Management software The selected supplemental software solution impacts and affects the overall OpenStack cloud design. This includes software for providing clustering, logging, monitoring and alerting. Inclusion of clustering Software, such as Corosync or Pacemaker, is determined primarily by the availability design requirements. Therefore, the impact of including (or not including) these software packages is primarily determined by the availability of the cloud infrastructure and the complexity of supporting the configuration after it is deployed. The OpenStack High Availability Guide provides more details on the installation and configuration of Corosync and Pacemaker, should these packages need to be included in the design. Requirements for logging, monitoring, and alerting are determined by operational considerations. Each of these sub-categories includes a number of various options. For example, in the logging sub-category one might consider Logstash, Splunk, Log Insight, or some other log aggregation-consolidation tool.
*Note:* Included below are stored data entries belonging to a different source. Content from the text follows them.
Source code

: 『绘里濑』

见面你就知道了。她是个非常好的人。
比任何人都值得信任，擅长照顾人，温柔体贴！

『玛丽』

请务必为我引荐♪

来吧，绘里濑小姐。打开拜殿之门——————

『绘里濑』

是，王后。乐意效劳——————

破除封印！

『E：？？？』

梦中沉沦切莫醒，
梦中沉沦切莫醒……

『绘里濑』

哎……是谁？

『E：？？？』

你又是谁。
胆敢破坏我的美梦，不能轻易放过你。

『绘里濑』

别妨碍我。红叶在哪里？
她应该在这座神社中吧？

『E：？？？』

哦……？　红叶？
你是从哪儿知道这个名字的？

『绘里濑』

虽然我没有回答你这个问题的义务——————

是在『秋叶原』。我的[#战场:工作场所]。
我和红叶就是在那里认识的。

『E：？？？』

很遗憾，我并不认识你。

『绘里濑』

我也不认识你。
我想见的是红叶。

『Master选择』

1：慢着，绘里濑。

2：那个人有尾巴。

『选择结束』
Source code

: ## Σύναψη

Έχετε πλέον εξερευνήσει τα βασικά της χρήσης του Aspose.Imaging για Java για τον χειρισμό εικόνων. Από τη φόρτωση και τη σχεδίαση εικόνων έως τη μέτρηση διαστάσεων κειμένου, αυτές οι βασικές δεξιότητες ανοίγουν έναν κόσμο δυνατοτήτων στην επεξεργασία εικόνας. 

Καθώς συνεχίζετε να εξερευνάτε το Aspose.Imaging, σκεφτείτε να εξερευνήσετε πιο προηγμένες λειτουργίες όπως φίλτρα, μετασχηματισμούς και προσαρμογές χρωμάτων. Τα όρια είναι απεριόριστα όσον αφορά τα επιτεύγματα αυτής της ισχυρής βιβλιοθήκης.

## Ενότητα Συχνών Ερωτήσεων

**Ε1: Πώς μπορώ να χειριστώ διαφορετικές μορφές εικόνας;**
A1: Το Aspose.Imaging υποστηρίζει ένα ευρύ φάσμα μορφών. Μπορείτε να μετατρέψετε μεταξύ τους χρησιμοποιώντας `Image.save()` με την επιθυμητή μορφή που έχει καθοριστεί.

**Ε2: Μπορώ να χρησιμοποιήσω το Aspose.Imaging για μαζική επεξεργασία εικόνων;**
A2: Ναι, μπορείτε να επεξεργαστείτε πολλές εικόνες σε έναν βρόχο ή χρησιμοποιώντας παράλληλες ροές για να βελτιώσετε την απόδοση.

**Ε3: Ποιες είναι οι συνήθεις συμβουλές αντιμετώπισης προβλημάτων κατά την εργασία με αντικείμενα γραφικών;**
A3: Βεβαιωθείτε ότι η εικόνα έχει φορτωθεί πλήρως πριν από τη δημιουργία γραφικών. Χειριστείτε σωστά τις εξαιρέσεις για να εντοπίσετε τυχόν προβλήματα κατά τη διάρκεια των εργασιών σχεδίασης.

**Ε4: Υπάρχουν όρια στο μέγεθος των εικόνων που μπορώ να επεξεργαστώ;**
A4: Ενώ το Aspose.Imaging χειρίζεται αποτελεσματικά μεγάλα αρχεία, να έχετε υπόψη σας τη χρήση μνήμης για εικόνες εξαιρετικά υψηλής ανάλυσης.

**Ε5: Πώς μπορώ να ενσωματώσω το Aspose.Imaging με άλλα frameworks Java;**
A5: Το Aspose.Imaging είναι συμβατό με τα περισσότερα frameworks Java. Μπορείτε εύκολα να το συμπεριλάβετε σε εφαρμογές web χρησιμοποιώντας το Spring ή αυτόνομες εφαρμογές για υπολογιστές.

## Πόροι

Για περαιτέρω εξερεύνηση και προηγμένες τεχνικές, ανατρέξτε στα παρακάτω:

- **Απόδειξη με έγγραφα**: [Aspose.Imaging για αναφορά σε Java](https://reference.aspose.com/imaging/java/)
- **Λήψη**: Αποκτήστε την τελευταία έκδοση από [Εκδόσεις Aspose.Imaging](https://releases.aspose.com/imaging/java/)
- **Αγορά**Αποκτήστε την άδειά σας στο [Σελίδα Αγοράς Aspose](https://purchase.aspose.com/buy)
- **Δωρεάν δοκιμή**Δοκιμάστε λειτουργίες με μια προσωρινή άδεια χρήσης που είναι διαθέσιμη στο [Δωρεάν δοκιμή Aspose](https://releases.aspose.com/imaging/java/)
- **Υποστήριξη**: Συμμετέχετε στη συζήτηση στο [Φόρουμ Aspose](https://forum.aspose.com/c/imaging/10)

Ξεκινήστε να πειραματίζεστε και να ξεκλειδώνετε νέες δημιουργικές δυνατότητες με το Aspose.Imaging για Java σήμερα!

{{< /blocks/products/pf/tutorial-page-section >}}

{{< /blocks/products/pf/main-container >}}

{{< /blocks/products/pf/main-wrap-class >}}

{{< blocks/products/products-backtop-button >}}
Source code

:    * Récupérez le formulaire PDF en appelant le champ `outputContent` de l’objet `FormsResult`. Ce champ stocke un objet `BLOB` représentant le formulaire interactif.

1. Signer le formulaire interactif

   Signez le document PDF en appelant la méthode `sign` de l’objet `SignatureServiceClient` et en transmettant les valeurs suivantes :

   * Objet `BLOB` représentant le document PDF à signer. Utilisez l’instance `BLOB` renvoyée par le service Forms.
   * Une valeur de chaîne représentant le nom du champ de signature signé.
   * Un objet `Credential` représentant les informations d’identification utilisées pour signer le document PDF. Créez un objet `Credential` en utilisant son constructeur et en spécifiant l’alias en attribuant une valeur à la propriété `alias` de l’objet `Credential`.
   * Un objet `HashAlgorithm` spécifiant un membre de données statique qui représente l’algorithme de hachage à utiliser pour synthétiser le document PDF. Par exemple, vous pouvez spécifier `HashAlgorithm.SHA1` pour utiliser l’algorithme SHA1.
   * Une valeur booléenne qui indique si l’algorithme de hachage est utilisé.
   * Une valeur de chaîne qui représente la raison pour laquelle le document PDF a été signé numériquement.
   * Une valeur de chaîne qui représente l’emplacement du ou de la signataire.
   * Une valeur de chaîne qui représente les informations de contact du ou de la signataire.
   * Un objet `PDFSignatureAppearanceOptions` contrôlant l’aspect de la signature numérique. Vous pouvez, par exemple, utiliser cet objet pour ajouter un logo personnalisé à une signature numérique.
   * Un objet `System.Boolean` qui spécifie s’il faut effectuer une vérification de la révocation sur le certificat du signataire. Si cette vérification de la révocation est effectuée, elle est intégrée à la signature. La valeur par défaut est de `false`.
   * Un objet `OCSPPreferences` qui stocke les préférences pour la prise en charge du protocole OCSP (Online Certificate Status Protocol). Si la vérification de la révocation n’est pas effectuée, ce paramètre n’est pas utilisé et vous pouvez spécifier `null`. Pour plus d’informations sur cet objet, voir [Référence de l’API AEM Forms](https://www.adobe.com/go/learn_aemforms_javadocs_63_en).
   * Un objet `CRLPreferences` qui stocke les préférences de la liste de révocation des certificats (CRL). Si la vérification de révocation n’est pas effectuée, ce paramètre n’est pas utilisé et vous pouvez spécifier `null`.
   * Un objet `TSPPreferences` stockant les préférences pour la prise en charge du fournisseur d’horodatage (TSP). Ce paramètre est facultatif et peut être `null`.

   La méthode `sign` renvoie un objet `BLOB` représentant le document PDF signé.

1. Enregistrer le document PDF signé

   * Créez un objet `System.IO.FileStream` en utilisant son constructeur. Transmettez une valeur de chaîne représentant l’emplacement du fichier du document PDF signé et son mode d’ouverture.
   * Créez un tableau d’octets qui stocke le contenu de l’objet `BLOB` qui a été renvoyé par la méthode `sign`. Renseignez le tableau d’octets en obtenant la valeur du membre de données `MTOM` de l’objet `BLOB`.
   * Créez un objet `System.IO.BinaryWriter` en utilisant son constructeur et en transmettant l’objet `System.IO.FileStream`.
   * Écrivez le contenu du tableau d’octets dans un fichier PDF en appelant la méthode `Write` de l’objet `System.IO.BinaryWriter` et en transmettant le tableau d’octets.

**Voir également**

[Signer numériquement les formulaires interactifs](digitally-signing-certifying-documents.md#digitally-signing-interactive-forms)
Logs should be stored in a centralized location to make it easier to perform analytics against the data. Log data analytics engines can also provide automation and issue notification by providing a mechanism to both alert and automatically attempt to remediate some of the more commonly known issues. If any of these software packages are needed, then the design must account for the additional resource consumption (CPU, RAM, storage, and network bandwidth for a log aggregation solution, for example). Some other potential design impacts include: OS-hypervisor combination: Ensure that the selected logging, monitoring, or alerting tools support the proposed OS-hypervisor combination. Network hardware: The network hardware selection needs to be supported by the logging, monitoring, and alerting software.

Database software A large majority of the OpenStack components require access to back-end database services to store state and configuration information. Selection of an appropriate back-end database that will satisfy the availability and fault tolerance requirements of the OpenStack services is required. OpenStack services support connecting to any database that is supported by the SQLAlchemy Python drivers, however most common database deployments make use of MySQL or some variation of it. We recommend that the database which provides back-end service within a general purpose cloud be made highly available using an available technology which can accomplish that goal. Some of the more common software solutions used include Galera, MariaDB and MySQL with multi-master replication.